- **Work instruction**
Copy the rows from the very first one through the line containing "Reading right to left, extract", both included, and replace "x-axis" with "horizontal axis". Keep everything else unchanged.

[Source data]
..........

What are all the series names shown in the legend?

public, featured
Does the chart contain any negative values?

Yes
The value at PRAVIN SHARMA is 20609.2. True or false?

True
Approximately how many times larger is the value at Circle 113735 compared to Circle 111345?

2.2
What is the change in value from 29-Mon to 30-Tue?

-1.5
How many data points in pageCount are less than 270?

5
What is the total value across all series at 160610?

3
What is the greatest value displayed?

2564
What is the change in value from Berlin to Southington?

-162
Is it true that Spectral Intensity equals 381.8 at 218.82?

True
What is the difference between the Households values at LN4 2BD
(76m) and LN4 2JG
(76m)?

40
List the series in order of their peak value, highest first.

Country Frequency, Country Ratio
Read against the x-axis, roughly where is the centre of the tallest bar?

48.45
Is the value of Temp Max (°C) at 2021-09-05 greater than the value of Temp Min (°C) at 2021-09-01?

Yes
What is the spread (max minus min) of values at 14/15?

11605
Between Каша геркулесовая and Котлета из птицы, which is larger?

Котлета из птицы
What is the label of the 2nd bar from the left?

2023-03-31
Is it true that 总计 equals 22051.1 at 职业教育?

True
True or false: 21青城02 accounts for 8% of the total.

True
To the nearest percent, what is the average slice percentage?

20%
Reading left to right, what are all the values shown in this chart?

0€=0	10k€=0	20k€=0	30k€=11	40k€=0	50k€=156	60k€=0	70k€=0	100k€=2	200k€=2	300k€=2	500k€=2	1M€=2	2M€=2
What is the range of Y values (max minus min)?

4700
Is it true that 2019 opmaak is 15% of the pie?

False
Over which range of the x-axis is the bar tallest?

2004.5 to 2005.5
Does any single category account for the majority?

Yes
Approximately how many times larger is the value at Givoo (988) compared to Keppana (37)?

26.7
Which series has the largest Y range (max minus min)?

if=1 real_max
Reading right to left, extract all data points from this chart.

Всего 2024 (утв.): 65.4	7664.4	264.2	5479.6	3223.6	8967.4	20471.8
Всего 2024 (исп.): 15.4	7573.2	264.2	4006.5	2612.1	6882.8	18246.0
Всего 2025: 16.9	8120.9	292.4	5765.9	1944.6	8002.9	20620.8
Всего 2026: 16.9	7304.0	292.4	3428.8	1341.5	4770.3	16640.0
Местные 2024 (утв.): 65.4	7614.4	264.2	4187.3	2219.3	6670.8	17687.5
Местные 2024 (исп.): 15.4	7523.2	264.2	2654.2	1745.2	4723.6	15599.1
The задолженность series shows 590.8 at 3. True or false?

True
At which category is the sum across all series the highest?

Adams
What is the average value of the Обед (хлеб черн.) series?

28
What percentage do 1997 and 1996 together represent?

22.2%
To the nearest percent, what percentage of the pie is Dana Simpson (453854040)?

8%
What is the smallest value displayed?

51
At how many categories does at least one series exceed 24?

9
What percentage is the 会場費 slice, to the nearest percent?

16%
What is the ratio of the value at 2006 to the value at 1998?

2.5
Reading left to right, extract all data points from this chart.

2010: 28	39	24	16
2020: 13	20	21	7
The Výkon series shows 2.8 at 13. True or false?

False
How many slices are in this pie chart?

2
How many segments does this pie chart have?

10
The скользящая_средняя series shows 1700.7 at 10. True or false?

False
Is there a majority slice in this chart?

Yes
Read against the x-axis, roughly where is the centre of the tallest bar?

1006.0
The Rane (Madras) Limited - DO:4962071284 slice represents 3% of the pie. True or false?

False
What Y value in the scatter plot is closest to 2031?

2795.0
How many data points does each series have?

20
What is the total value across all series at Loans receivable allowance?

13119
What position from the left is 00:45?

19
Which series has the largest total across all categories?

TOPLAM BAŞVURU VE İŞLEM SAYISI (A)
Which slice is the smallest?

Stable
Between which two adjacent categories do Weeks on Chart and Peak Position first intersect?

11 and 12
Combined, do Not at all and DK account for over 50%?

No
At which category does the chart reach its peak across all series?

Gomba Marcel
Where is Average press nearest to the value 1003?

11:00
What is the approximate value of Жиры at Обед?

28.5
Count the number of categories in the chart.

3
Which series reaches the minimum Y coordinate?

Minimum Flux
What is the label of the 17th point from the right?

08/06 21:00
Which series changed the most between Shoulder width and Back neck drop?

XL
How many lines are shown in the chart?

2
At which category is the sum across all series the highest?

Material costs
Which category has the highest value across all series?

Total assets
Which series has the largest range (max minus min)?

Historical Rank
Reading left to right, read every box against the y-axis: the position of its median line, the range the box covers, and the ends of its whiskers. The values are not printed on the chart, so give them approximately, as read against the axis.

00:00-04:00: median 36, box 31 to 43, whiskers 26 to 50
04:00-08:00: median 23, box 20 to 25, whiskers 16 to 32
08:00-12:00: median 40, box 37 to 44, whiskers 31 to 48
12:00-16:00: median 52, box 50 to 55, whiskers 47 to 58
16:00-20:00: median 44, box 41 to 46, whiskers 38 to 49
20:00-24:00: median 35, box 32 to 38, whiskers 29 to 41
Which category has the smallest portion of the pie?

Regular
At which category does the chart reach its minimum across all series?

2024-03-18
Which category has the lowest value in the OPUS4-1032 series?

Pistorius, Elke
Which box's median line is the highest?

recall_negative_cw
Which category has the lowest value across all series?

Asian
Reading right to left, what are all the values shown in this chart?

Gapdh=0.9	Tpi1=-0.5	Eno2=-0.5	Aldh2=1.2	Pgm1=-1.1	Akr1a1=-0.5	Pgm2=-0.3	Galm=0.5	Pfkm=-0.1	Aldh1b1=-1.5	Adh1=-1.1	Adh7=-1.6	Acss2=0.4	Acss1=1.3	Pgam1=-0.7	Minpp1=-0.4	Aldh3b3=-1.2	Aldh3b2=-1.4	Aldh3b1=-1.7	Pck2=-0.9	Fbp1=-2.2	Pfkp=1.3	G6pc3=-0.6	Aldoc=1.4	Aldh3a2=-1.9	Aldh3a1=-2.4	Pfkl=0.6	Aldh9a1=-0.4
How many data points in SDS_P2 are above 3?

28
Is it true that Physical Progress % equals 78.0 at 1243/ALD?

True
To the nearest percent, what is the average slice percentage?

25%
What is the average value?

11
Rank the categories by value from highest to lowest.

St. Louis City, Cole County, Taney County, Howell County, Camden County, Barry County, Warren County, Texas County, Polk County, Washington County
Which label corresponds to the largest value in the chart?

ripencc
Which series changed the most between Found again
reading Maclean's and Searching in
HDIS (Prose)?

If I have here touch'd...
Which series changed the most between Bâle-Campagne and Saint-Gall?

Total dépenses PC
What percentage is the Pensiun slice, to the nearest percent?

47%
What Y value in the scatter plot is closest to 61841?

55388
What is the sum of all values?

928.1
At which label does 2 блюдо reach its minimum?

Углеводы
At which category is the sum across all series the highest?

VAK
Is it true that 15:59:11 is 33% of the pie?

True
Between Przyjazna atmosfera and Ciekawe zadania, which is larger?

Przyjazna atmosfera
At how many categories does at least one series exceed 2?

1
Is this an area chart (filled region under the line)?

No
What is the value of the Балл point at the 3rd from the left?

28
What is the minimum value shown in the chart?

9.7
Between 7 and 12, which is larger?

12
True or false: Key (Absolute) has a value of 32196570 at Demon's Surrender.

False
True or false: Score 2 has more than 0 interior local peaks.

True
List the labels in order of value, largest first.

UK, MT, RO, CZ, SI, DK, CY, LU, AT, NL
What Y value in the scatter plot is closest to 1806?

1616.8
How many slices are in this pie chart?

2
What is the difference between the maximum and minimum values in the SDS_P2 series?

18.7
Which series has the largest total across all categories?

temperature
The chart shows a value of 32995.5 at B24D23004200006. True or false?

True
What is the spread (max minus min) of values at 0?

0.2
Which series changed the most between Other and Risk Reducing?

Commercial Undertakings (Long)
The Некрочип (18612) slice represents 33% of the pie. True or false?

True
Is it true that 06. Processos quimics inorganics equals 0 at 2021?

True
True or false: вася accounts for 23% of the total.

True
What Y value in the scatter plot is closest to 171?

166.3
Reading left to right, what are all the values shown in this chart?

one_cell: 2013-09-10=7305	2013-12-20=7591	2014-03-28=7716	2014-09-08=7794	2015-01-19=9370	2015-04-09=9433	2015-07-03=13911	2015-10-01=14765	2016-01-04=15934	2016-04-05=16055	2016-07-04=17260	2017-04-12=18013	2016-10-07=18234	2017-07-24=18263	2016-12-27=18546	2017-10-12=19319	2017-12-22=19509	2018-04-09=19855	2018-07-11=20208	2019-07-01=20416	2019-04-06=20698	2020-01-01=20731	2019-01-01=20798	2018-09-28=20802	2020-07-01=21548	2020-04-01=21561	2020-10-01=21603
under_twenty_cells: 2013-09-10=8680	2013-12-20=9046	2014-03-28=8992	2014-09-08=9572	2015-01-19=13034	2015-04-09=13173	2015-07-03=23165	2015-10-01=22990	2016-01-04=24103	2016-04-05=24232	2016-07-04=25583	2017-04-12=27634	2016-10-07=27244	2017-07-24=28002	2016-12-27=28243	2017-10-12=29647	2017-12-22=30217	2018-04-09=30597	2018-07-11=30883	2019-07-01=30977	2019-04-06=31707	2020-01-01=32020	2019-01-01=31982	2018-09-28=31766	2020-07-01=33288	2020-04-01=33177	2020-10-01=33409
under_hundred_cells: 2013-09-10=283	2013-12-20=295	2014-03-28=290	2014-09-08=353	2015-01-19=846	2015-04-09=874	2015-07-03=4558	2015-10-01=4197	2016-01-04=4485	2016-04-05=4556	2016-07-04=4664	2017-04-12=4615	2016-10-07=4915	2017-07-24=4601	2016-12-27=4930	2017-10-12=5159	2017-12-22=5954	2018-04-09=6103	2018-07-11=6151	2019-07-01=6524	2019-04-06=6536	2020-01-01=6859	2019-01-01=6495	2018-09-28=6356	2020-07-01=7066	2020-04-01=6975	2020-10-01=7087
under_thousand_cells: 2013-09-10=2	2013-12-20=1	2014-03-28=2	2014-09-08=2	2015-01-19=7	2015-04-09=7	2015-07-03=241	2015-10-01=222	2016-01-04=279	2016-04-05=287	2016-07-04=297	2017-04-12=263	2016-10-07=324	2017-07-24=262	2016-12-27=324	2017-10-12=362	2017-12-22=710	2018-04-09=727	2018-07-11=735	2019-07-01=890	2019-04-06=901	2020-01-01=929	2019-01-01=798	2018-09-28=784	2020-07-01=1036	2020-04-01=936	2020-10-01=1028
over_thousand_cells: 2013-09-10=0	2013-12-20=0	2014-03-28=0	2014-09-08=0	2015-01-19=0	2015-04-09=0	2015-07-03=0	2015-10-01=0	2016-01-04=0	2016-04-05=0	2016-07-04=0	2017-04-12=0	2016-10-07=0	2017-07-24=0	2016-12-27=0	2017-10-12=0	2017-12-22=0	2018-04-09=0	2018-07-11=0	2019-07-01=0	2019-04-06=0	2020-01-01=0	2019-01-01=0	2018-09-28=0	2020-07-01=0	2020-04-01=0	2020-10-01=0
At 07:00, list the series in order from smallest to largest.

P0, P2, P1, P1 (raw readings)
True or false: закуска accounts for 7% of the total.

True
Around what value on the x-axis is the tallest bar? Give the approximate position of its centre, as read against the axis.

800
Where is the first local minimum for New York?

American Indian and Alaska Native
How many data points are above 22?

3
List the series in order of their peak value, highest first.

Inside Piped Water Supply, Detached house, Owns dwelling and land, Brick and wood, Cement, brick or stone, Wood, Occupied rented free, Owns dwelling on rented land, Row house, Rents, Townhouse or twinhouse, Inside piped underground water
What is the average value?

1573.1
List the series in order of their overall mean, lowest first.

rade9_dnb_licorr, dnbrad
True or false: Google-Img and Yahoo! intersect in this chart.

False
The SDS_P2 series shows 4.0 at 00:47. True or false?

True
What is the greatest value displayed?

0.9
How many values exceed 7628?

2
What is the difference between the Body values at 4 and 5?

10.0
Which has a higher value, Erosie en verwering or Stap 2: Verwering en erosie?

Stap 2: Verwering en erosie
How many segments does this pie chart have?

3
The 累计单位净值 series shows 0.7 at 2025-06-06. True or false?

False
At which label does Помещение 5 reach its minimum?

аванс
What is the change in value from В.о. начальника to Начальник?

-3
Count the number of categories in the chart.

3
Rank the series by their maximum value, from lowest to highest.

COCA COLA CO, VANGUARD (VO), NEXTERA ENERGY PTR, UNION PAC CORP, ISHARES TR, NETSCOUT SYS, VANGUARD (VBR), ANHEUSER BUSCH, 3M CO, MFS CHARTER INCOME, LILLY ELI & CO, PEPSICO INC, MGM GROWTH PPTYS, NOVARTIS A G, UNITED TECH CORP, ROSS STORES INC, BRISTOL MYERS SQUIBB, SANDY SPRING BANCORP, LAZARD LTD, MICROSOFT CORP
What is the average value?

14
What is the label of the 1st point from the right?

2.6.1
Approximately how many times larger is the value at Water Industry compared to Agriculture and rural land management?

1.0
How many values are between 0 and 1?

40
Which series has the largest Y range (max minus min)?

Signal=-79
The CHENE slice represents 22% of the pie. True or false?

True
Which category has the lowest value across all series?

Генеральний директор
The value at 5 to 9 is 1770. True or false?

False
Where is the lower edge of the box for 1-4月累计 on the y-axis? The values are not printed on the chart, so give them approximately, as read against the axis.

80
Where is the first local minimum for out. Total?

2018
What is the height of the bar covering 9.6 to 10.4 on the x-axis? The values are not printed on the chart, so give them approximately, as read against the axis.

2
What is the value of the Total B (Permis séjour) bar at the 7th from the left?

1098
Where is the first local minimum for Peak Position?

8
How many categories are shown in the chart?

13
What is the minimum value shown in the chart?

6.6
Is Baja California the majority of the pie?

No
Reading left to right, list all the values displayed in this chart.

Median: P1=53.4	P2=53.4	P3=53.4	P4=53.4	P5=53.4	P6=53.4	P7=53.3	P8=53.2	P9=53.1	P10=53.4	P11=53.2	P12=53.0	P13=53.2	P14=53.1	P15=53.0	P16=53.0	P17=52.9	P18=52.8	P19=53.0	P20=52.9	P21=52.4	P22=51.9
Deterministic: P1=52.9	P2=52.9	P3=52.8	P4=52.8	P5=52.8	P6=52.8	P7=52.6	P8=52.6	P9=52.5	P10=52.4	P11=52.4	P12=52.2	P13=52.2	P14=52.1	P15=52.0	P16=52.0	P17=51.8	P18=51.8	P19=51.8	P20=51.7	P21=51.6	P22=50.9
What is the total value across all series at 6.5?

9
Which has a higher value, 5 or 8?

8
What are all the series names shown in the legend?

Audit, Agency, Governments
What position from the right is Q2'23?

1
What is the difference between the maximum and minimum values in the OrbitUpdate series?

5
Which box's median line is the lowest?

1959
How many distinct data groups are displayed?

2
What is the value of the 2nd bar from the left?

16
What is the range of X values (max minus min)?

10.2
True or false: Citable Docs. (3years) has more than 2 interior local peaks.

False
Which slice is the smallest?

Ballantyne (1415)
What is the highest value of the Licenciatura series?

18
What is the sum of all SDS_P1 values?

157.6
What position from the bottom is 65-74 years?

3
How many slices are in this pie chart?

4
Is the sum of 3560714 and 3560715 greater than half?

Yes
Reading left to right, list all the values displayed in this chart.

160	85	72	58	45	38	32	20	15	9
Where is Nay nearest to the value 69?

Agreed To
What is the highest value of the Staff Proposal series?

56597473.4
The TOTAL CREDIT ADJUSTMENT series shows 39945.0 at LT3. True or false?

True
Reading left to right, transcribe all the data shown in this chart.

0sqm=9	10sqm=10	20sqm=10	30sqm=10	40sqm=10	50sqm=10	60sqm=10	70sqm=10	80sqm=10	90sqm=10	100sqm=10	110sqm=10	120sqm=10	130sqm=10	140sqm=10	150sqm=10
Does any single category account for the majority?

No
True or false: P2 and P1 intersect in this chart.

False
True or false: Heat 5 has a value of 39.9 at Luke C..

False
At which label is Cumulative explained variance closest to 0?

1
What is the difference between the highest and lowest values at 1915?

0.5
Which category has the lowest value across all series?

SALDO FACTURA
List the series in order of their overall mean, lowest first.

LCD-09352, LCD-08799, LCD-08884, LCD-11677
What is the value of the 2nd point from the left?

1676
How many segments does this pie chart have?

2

..........

- **Response for this exercise**
What are all the series names shown in the legend?

public, featured
Does the chart contain any negative values?

Yes
The value at PRAVIN SHARMA is 20609.2. True or false?

True
Approximately how many times larger is the value at Circle 113735 compared to Circle 111345?

2.2
What is the change in value from 29-Mon to 30-Tue?

-1.5
How many data points in pageCount are less than 270?

5
What is the total value across all series at 160610?

3
What is the greatest value displayed?

2564
What is the change in value from Berlin to Southington?

-162
Is it true that Spectral Intensity equals 381.8 at 218.82?

True
What is the difference between the Households values at LN4 2BD
(76m) and LN4 2JG
(76m)?

40
List the series in order of their peak value, highest first.

Country Frequency, Country Ratio
Read against the horizontal axis, roughly where is the centre of the tallest bar?

48.45
Is the value of Temp Max (°C) at 2021-09-05 greater than the value of Temp Min (°C) at 2021-09-01?

Yes
What is the spread (max minus min) of values at 14/15?

11605
Between Каша геркулесовая and Котлета из птицы, which is larger?

Котлета из птицы
What is the label of the 2nd bar from the left?

2023-03-31
Is it true that 总计 equals 22051.1 at 职业教育?

True
True or false: 21青城02 accounts for 8% of the total.

True
To the nearest percent, what is the average slice percentage?

20%
Reading left to right, what are all the values shown in this chart?

0€=0	10k€=0	20k€=0	30k€=11	40k€=0	50k€=156	60k€=0	70k€=0	100k€=2	200k€=2	300k€=2	500k€=2	1M€=2	2M€=2
What is the range of Y values (max minus min)?

4700
Is it true that 2019 opmaak is 15% of the pie?

False
Over which range of the horizontal axis is the bar tallest?

2004.5 to 2005.5
Does any single category account for the majority?

Yes
Approximately how many times larger is the value at Givoo (988) compared to Keppana (37)?

26.7
Which series has the largest Y range (max minus min)?

if=1 real_max
Reading right to left, extract all data points from this chart.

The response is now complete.